**Stored data entries**
>>>

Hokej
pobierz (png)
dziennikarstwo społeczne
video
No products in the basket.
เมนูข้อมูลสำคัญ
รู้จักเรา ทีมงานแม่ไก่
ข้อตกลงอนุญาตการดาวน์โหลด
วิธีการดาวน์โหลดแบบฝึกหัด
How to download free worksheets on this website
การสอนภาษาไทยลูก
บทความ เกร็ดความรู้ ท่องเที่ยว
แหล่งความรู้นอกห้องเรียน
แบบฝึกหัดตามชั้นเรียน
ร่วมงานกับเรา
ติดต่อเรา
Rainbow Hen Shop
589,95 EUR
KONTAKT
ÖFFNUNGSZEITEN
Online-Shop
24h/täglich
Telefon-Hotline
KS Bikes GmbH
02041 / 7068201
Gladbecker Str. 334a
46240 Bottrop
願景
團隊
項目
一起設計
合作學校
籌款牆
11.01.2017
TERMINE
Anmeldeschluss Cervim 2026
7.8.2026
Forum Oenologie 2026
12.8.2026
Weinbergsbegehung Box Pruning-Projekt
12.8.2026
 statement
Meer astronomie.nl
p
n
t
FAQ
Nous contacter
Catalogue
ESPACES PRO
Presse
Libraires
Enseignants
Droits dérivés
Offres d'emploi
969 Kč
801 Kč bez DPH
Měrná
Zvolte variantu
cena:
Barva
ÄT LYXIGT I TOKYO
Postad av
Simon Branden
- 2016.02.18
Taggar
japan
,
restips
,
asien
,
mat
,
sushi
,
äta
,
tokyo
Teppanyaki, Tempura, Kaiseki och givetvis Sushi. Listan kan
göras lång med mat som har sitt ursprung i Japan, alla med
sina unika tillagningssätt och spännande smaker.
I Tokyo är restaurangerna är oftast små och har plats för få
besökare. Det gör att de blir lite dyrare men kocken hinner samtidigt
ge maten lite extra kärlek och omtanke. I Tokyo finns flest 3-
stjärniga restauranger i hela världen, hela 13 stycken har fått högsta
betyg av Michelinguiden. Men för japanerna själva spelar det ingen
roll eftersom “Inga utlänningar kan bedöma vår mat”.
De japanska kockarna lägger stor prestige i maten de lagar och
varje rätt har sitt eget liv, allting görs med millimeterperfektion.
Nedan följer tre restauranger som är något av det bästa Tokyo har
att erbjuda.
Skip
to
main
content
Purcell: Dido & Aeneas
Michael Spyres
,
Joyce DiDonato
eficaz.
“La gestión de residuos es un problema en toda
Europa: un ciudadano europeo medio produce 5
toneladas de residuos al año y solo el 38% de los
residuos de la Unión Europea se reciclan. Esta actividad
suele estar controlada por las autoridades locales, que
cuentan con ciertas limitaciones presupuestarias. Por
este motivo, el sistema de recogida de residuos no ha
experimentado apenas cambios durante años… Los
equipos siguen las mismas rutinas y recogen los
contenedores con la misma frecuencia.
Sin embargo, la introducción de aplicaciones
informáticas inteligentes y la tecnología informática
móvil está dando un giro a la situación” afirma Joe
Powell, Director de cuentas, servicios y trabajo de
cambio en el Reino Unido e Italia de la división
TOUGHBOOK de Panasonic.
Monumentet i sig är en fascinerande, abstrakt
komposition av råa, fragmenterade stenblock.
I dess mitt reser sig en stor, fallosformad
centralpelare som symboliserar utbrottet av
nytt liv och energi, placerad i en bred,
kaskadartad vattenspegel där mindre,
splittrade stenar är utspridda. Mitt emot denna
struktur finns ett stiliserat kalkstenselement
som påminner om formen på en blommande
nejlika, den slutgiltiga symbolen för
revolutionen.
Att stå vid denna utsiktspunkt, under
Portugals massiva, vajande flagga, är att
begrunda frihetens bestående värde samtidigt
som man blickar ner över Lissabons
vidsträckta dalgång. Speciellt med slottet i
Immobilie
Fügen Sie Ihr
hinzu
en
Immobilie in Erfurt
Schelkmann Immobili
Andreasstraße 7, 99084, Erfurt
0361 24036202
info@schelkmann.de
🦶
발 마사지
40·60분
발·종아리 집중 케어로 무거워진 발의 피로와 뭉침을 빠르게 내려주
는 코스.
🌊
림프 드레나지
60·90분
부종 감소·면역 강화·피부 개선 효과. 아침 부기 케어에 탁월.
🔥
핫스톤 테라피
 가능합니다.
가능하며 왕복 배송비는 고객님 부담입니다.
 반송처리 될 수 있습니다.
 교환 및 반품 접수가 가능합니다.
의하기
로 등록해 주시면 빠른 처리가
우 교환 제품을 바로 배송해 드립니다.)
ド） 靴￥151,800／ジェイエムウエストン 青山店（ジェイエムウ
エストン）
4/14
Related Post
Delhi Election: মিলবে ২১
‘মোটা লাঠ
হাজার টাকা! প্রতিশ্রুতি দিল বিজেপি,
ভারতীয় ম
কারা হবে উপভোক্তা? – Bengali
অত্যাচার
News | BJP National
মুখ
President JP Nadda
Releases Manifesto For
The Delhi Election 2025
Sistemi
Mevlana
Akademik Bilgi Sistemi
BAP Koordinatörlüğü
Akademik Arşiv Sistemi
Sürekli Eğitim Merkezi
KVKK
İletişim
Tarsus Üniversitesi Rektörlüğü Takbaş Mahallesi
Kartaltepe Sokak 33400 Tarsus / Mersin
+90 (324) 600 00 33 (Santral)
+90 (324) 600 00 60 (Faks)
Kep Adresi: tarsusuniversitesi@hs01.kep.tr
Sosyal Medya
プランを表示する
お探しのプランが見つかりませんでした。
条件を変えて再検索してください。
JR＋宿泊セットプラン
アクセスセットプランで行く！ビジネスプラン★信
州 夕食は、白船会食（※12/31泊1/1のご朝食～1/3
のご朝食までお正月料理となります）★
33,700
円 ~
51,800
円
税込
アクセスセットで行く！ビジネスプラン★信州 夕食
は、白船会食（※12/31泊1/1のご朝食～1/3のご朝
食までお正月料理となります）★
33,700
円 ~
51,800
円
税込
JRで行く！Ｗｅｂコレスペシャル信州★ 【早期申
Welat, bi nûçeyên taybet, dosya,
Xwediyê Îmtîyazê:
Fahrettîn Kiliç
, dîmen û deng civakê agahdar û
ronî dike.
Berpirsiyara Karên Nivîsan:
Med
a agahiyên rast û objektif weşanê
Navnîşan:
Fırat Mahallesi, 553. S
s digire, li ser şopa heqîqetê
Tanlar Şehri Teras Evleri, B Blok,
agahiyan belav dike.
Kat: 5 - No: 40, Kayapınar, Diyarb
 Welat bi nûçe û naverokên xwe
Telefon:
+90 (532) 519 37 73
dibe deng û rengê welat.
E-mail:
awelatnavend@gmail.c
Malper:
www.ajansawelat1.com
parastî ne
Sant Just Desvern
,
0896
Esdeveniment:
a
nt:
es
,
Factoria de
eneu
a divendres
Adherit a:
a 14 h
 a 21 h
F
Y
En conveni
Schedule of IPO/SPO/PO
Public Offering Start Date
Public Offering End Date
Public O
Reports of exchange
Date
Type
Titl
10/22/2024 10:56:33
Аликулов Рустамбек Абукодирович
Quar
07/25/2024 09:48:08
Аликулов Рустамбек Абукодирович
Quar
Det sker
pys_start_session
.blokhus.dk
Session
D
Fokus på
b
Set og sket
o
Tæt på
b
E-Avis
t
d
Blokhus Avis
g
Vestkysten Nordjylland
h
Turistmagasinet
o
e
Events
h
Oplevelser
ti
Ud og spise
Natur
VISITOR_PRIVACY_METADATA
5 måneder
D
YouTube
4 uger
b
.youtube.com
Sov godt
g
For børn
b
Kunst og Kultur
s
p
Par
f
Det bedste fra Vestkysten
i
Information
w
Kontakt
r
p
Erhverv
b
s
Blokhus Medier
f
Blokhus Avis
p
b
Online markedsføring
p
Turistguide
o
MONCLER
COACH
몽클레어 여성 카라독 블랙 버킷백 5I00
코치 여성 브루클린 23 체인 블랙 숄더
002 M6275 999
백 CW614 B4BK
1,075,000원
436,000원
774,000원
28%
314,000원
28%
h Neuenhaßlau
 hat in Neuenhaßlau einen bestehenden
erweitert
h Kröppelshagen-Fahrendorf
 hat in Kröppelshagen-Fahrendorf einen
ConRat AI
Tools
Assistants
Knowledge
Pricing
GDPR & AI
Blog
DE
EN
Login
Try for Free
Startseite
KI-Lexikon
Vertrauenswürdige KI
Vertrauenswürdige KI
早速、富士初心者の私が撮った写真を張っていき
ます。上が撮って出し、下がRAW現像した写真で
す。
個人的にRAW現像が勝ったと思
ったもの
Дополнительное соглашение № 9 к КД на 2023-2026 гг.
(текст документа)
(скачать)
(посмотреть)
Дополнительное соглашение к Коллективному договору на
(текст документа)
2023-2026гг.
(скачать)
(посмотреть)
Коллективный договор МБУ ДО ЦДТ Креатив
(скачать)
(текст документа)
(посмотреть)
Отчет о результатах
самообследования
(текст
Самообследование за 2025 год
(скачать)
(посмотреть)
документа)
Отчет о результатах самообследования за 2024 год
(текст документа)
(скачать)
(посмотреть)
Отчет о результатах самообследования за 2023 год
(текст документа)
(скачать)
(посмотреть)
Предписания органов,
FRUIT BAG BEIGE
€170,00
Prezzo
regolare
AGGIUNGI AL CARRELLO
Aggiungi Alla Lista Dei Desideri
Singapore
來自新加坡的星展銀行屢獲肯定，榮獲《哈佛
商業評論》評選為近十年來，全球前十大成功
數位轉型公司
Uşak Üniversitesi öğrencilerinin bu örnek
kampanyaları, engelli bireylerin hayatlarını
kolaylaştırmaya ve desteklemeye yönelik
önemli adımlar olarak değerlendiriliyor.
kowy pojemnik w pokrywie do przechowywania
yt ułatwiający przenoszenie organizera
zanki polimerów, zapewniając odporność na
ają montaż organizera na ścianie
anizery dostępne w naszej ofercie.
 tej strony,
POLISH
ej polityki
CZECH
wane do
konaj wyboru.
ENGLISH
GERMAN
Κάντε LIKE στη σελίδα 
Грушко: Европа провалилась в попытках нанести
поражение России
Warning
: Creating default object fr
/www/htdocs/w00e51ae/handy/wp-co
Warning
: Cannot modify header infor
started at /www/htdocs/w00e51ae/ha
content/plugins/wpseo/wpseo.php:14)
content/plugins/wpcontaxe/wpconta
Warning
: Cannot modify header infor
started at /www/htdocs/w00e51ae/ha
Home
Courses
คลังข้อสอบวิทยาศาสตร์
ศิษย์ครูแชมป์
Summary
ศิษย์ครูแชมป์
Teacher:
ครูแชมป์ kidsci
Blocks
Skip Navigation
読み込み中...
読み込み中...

<<<

**Instructions to follow**
Reproduce the section of the rows that opens with the very first line and closes with the line containing "Gladbecker Str. 334a", including both of those lines. Keep every line identical to the original.

**Task response**
Hokej
pobierz (png)
dziennikarstwo społeczne
video
No products in the basket.
เมนูข้อมูลสำคัญ
รู้จักเรา ทีมงานแม่ไก่
ข้อตกลงอนุญาตการดาวน์โหลด
วิธีการดาวน์โหลดแบบฝึกหัด
How to download free worksheets on this website
การสอนภาษาไทยลูก
บทความ เกร็ดความรู้ ท่องเที่ยว
แหล่งความรู้นอกห้องเรียน
แบบฝึกหัดตามชั้นเรียน
ร่วมงานกับเรา
ติดต่อเรา
Rainbow Hen Shop
589,95 EUR
KONTAKT
ÖFFNUNGSZEITEN
Online-Shop
24h/täglich
Telefon-Hotline
KS Bikes GmbH
02041 / 7068201
Gladbecker Str. 334a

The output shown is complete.